**Exercise objective**
Give the lines of every item below as a JSON list of strings, with one string for each line and blank lines omitted. Leave the pictures out of the answer.

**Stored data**
────────────────────

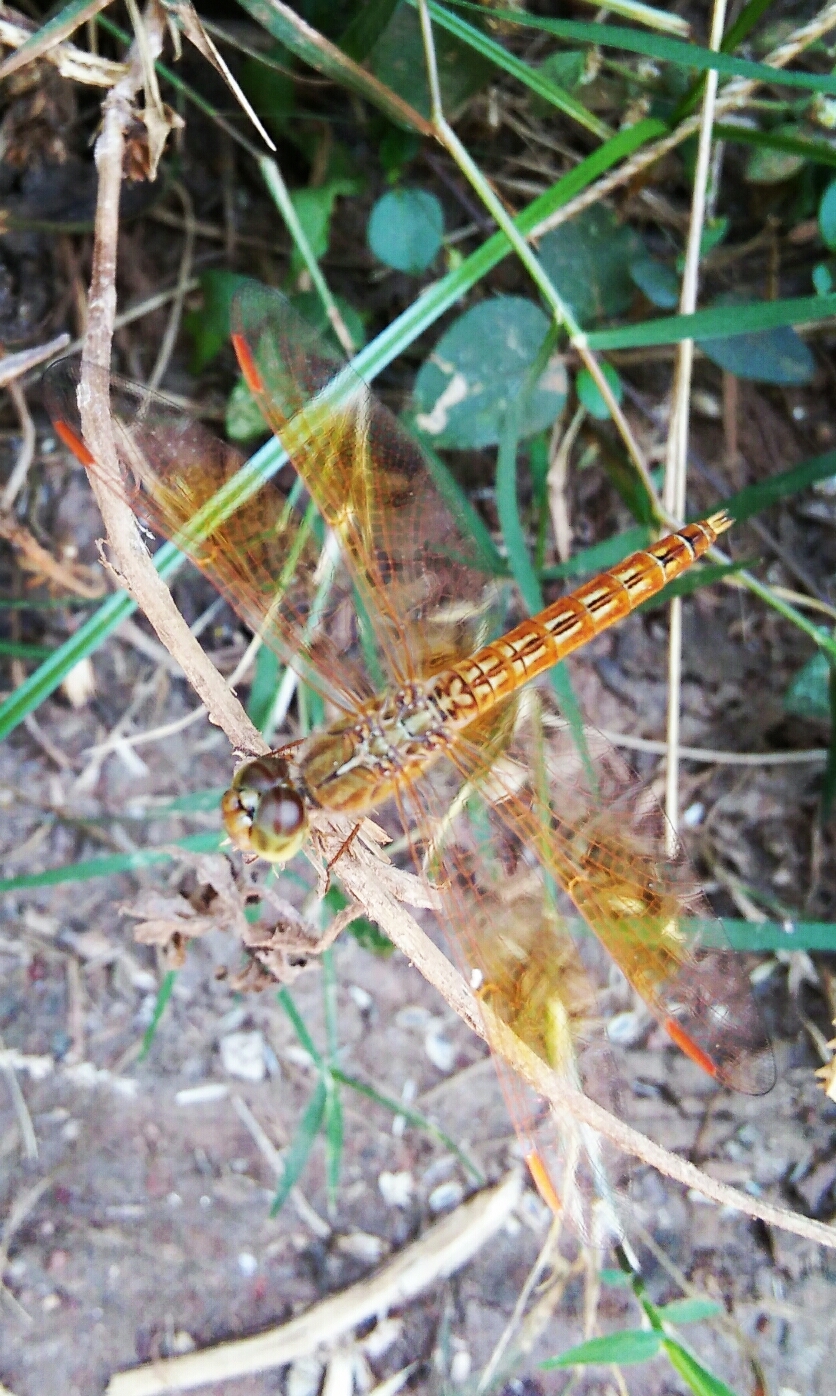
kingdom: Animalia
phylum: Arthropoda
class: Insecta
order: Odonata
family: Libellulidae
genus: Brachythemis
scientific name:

────────────────────

**Expected answer**
[
  "kingdom: Animalia",
  "phylum: Arthropoda",
  "class: Insecta",
  "order: Odonata",
  "family: Libellulidae",
  "genus: Brachythemis",
  "scientific name:"
]